■ **PROBLEM TO WORK ON**
What is needed is an exact reproduction of the lines in the records below, starting at the line with "Willkommen bei der" and ending at the line with "tituições ligadas ao", both included, and nothing else; pictures stay out.

■ **AVAILABLE DATA**

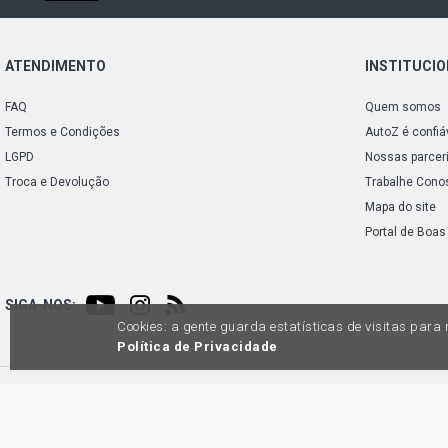
ATENDIMENTO
INSTITUCI
FAQ
Quem somos
Termos e Condições
AutoZ é confiá
LGPD
Nossas parcer
Troca e Devolução
Trabalhe Cono
Mapa do site
Portal de Boas
SIGA-NOS:
Cookies: a gente guarda estatísticas de visitas par
Política de Privacidade
Preços e condições de pagamento exclusivos para compras via internet, poden
produtos apresentem divergênc
Auto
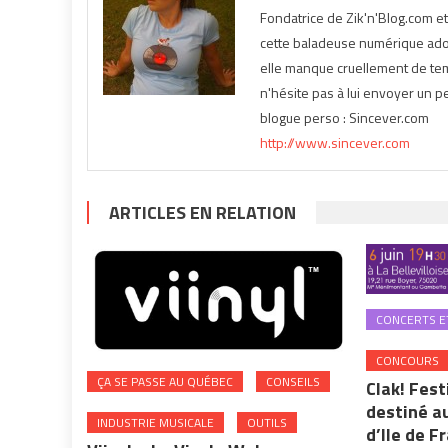
Fondatrice de Zik'n'Blog.com e
cette baladeuse numérique ador
elle manque cruellement de temp
n'hésite pas à lui envoyer un pe
blogue perso : Sincever.com
http://www.sincever.com
ARTICLES EN RELATION
CONCERTS ET
CONCOURS
ÇA SE PASSE AU QUÉBEC
CONSEILS
Clak! Fest
destiné a
INDUSTRIE MUSICALE
OUTILS
d’Ile de F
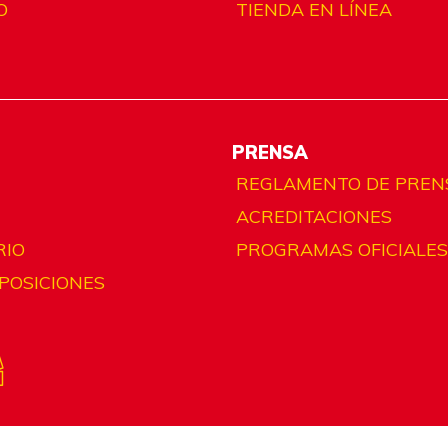
O
TIENDA EN LÍNEA
PRENSA
REGLAMENTO DE PREN
ACREDITACIONES
RIO
PROGRAMAS OFICIALES
 POSICIONES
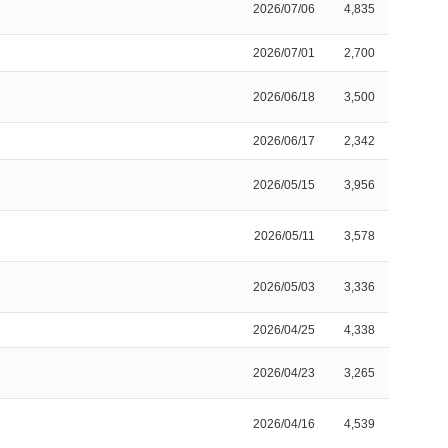
2026/07/06
4,835
2026/07/01
2,700
2026/06/18
3,500
2026/06/17
2,342
2026/05/15
3,956
2026/05/11
3,578
2026/05/03
3,336
2026/04/25
4,338
2026/04/23
3,265
2026/04/16
4,539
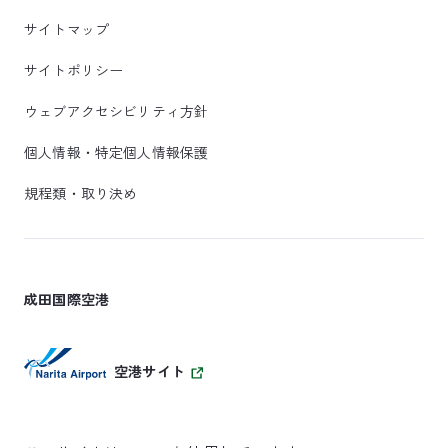
サイトマップ
サイトポリシー
ウェブアクセシビリティ方針
個人情報・特定個人情報保護
規程類・取り決め
成田国際空港
空港サイト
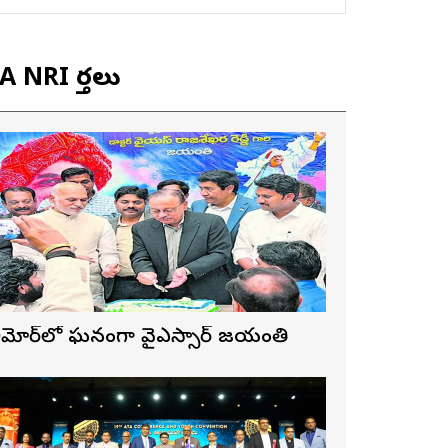
 NRI వార్తలు
ాల్టిమోర్‌లో ఘనంగా వైఎస్సార్‌ జయంతి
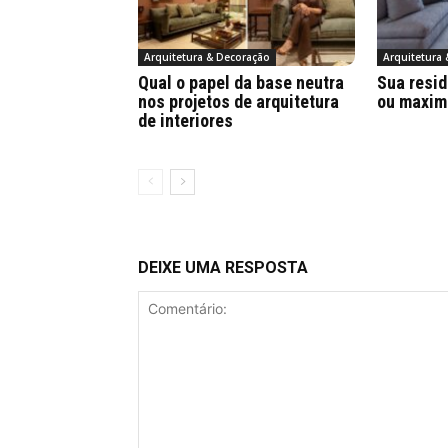
Arquitetura & Decoração
Arquitetura
Qual o papel da base neutra
Sua resid
nos projetos de arquitetura
ou maxim
de interiores
DEIXE UMA RESPOSTA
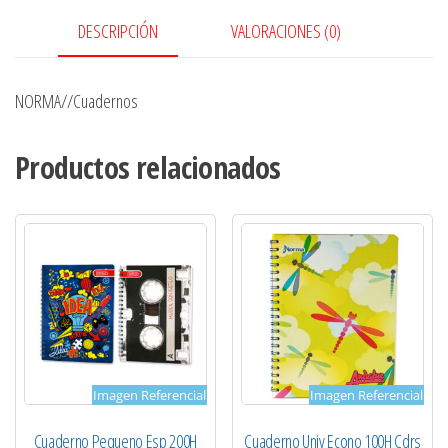
cantidad
DESCRIPCIÓN
VALORACIONES (0)
NORMA//Cuadernos
Productos relacionados
Imagen Referencial
Imagen Referencial
Cuaderno Pequeno Esp 200H
Cuaderno Univ Econo 100H Cdrs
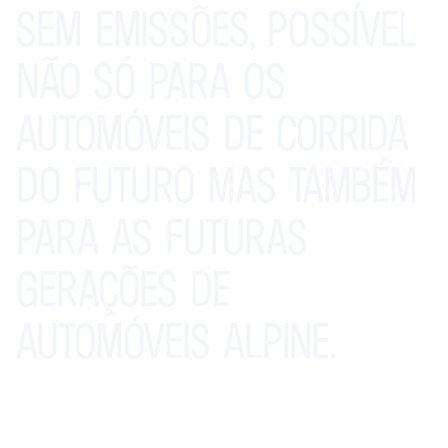
SEM
EMISSÕES,
POSSÍVEL
NÃO
SÓ
PARA
OS
AUTOMÓVEIS
DE
CORRIDA
DO
FUTURO
MAS
TAMBÉM
PARA
AS
FUTURAS
GERAÇÕES
DE
AUTOMÓVEIS
ALPINE.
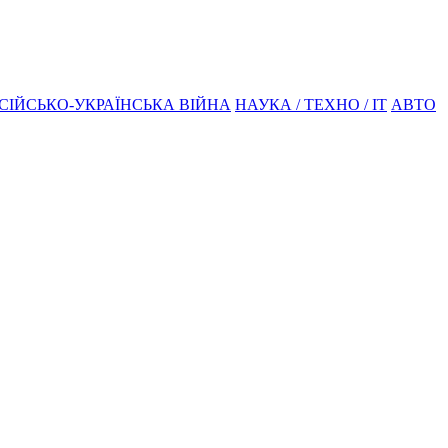
СІЙСЬКО-УКРАЇНСЬКА ВІЙНА
НАУКА / ТЕХНО / IT
АВТО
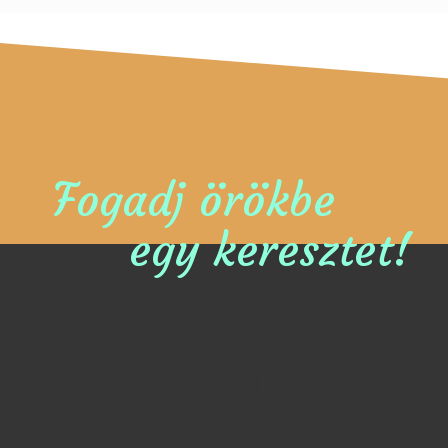
Fogadj örökbe
egy keresztet!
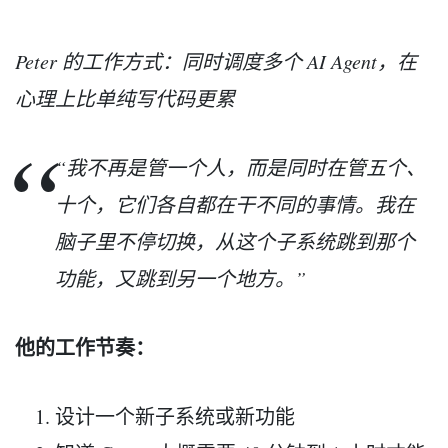
Peter 的工作方式：同时调度多个 AI Agent，在
心理上比单纯写代码更累
“我不再是管一个人，而是同时在管五个、
十个，它们各自都在干不同的事情。我在
脑子里不停切换，从这个子系统跳到那个
功能，又跳到另一个地方。”
他的工作节奏：
设计一个新子系统或新功能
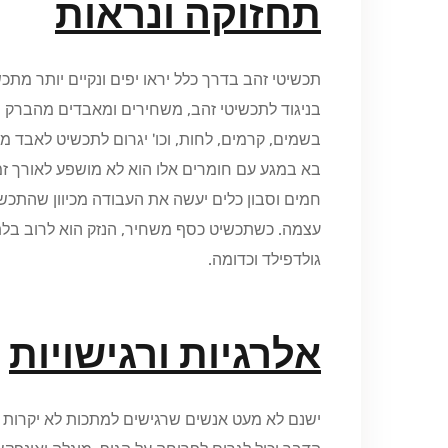
תחזוקה ונראות
תכשיטי זהב בדרך כלל יראו יפים ונקיים יותר מתכ
בניגוד לתכשיטי זהב, משחירים ומאבדים מהברק
בשמים, קרמים, לחות, וכו' יגרום לתכשיט לאבד 
בא במגע עם חומרים אלו הוא לא מושפע לאורך זמן
חמים וסבון כלים יעשה את העבודה מכיוון שהתכ
עצמה. כשתכשיט כסף משחיר, הנזק הוא לרוב בלתי 
גולדפילד וכדומה.
אלרגיות ורגישויות
ישנם לא מעט אנשים שרגישים למתכות לא יקרות או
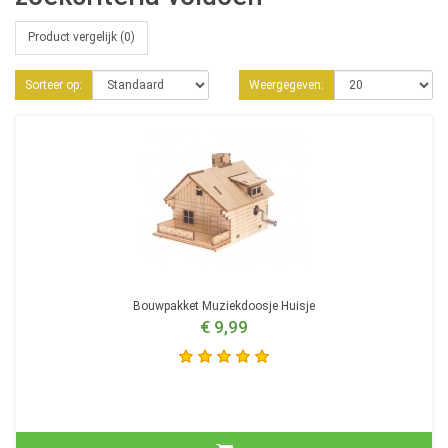
Product vergelijk (0)
Sorteer op:
Weergegeven:
Bouwpakket Muziekdoosje Huisje
€ 9,99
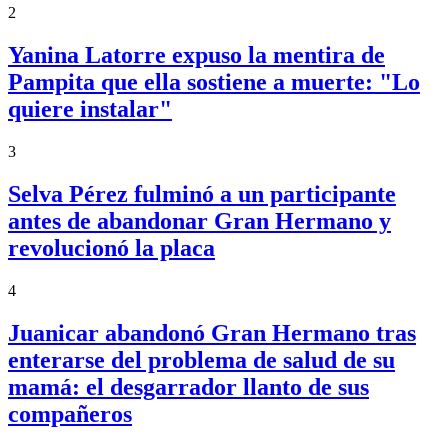
2
Yanina Latorre expuso la mentira de
Pampita que ella sostiene a muerte: "Lo
quiere instalar"
3
Selva Pérez fulminó a un participante
antes de abandonar Gran Hermano y
revolucionó la placa
4
Juanicar abandonó Gran Hermano tras
enterarse del problema de salud de su
mamá: el desgarrador llanto de sus
compañeros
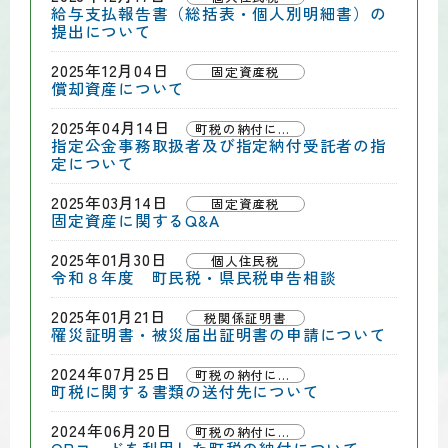
給与支払報告書（総括表・個人別明細書）の
提出について
2025年12月04日
固定資産税
償却資産について
2025年04月14日
町税の納付について
指定公金事務取扱者及び指定納付受託者の指
定について
2025年03月14日
固定資産税
固定資産に関するQ&A
2025年01月30日
個人住民税
令和８年度 町民税・県民税申告相談
2025年01月21日
税関係証明書
罹災証明書・被災届出証明書の申請について
2024年07月25日
町税の納付について
町税に関する書類の送付先について
2024年06月20日
町税の納付について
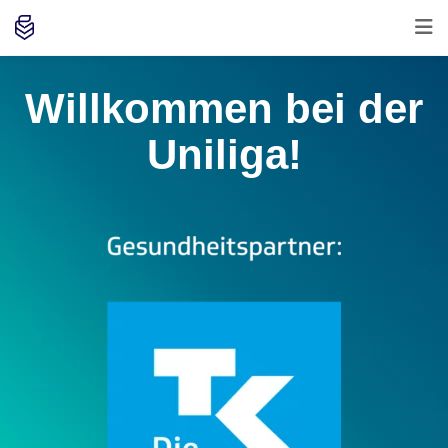
Willkommen bei der
Uniliga!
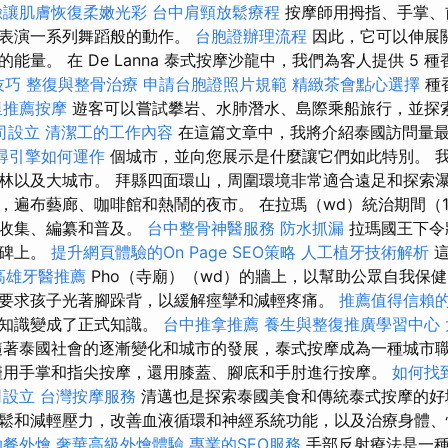
臉讓肌膚恢復柔嫩光彩
台中肩頸放鬆療程
按摩師用拇指、手掌、
上表演一系列舞蹈般的動作。
台胞證辦理流程
因此，它可以伸展
量。 在 De Lanna 泰式按摩沙龍中，我們為客人提供 5 種香薰
技巧
整復與整骨治療
申請台胞證照片規範
精緻茶會點心選擇
種
里推薦按摩
遊客可以嘗試攀岩、水肺潛水、島際乘船旅行，並探
司設立
清潔工的工作內容
在這篇文章中，我將介紹泰國訪問量
尋引擎如何運作
個城市，並向您展示是什麼讓它們如此特別。 
林以及大城市。 拜縣四面環山，周圍環境非常適合遠足和探索瀑
遍布藝廊、咖啡館和熱鬧的夜市。 在拉瑪（wd）統治期間（178
被收集、編纂和普及。
台中整骨神醫服務
防水抓漏
拉瑪國王下令
石碑上。
提升網頁體驗的On Page SEO策略
人工植牙技術解析
這
高雄牙醫推薦
Pho（寺廟）（wd）的牆上，以幫助公眾自我保
要求孩子光著腳跺背，以緩解痙攣和減輕疼痛。
推薦值得信賴
用知識變成了正式知識。
台中推拿推薦
養生與整復推廣學習中心
著泰國社會的逐漸變化和城市的發展，泰式按摩成為一種城市
僅用手掌和指尖按摩，還用膝蓋、腳底和手肘進行按摩。
如何找
司設立
台灣按摩服務
清邁也是探索泰國美食和傳統泰式按摩的
鬆和減輕壓力，改善血液循環和神經系統功能，以及治療身體、
助餐外燴
奢華高級外燴體驗
專業的SEO服務
手部反射療法是一種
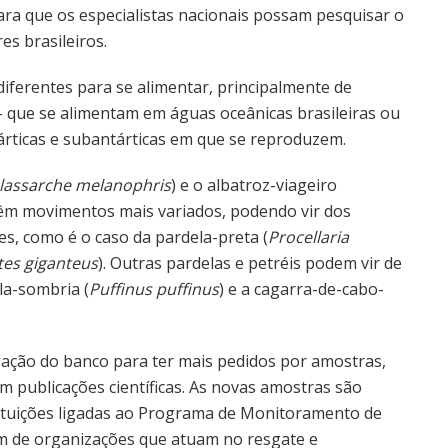
ara que os especialistas nacionais possam pesquisar o
es brasileiros.
iferentes para se alimentar, principalmente de
 – que se alimentam em águas oceânicas brasileiras ou
tárticas e subantárticas em que se reproduzem.
lassarche melanophris
) e o albatroz-viageiro
s têm movimentos mais variados, podendo vir dos
s, como é o caso da pardela-preta (
Procellaria
es giganteus
). Outras pardelas e petréis podem vir de
la-sombria (
Puffinus puffinus
) e a cagarra-de-cabo-
lgação do banco para ter mais pedidos por amostras,
 publicações científicas. As novas amostras são
tituições ligadas ao Programa de Monitoramento de
ém de organizações que atuam no resgate e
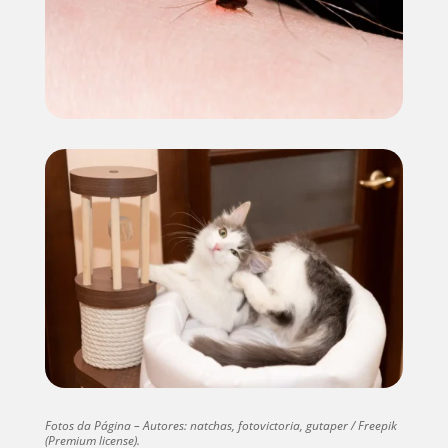
Fotos da Página – Autores: natchas, fotovictoria, gutaper / Freepik
(Premium license).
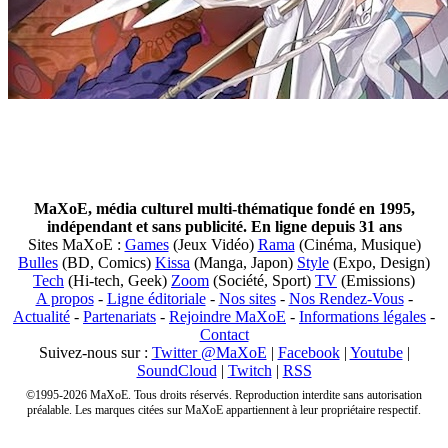
MaXoE, média culturel multi-thématique fondé en 1995,
indépendant et sans publicité. En ligne depuis 31 ans
Sites MaXoE :
Games
(Jeux Vidéo)
Rama
(Cinéma, Musique)
Bulles
(BD, Comics)
Kissa
(Manga, Japon)
Style
(Expo, Design)
Tech
(Hi-tech, Geek)
Zoom
(Société, Sport)
TV
(Emissions)
A propos
-
Ligne éditoriale
-
Nos sites
-
Nos Rendez-Vous
-
Actualité
-
Partenariats
-
Rejoindre MaXoE
-
Informations légales
-
Contact
Suivez-nous sur :
Twitter @MaXoE
|
Facebook
|
Youtube
|
SoundCloud
|
Twitch
|
RSS
©1995-2026 MaXoE. Tous droits réservés. Reproduction interdite sans autorisation
préalable. Les marques citées sur MaXoE appartiennent à leur propriétaire respectif.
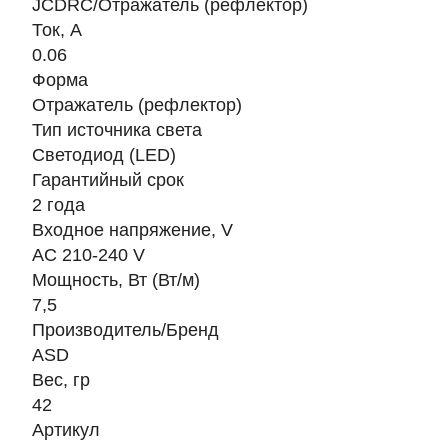
JCDRC/Отражатель (рефлектор)
Ток, A
0.06
Форма
Отражатель (рефлектор)
Тип источника света
Светодиод (LED)
Гарантийный срок
2 года
Входное напряжение, V
AC 210-240 V
Мощность, Вт (Вт/м)
7,5
Производитель/Бренд
ASD
Вес, гр
42
Артикул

■ **RESULT FOR THIS EXERCISE**
Willkommen bei der
Uniliga!
臉讓肌膚恢復柔嫩光彩
台中肩頸放鬆療程
按摩師用拇指、手掌、
上表演一系列舞蹈般的動作。
台胞證辦理流程
因此，它可以伸展
量。 在 De Lanna 泰式按摩沙龍中，我們為客人提供 5 種香薰
技巧
整復與整骨治療
申請台胞證照片規範
精緻茶會點心選擇
種
里推薦按摩
遊客可以嘗試攀岩、水肺潛水、島際乘船旅行，並探
司設立
清潔工的工作內容
在這篇文章中，我將介紹泰國訪問量
尋引擎如何運作
個城市，並向您展示是什麼讓它們如此特別。 
林以及大城市。 拜縣四面環山，周圍環境非常適合遠足和探索瀑
遍布藝廊、咖啡館和熱鬧的夜市。 在拉瑪（wd）統治期間（178
被收集、編纂和普及。
台中整骨神醫服務
防水抓漏
拉瑪國王下令
石碑上。
提升網頁體驗的On Page SEO策略
人工植牙技術解析
這
高雄牙醫推薦
Pho（寺廟）（wd）的牆上，以幫助公眾自我保
要求孩子光著腳跺背，以緩解痙攣和減輕疼痛。
推薦值得信賴
用知識變成了正式知識。
台中推拿推薦
養生與整復推廣學習中心
著泰國社會的逐漸變化和城市的發展，泰式按摩成為一種城市
僅用手掌和指尖按摩，還用膝蓋、腳底和手肘進行按摩。
如何找
司設立
台灣按摩服務
清邁也是探索泰國美食和傳統泰式按摩的
鬆和減輕壓力，改善血液循環和神經系統功能，以及治療身體、
助餐外燴
奢華高級外燴體驗
專業的SEO服務
手部反射療法是一種
ara que os especialistas nacionais possam pesquisar o
es brasileiros.
iferentes para se alimentar, principalmente de
 – que se alimentam em águas oceânicas brasileiras ou
tárticas e subantárticas em que se reproduzem.
lassarche melanophris
) e o albatroz-viageiro
s têm movimentos mais variados, podendo vir dos
s, como é o caso da pardela-preta (
Procellaria
es giganteus
). Outras pardelas e petréis podem vir de
la-sombria (
Puffinus puffinus
) e a cagarra-de-cabo-
lgação do banco para ter mais pedidos por amostras,
 publicações científicas. As novas amostras são
tituições ligadas ao Programa de Monitoramento de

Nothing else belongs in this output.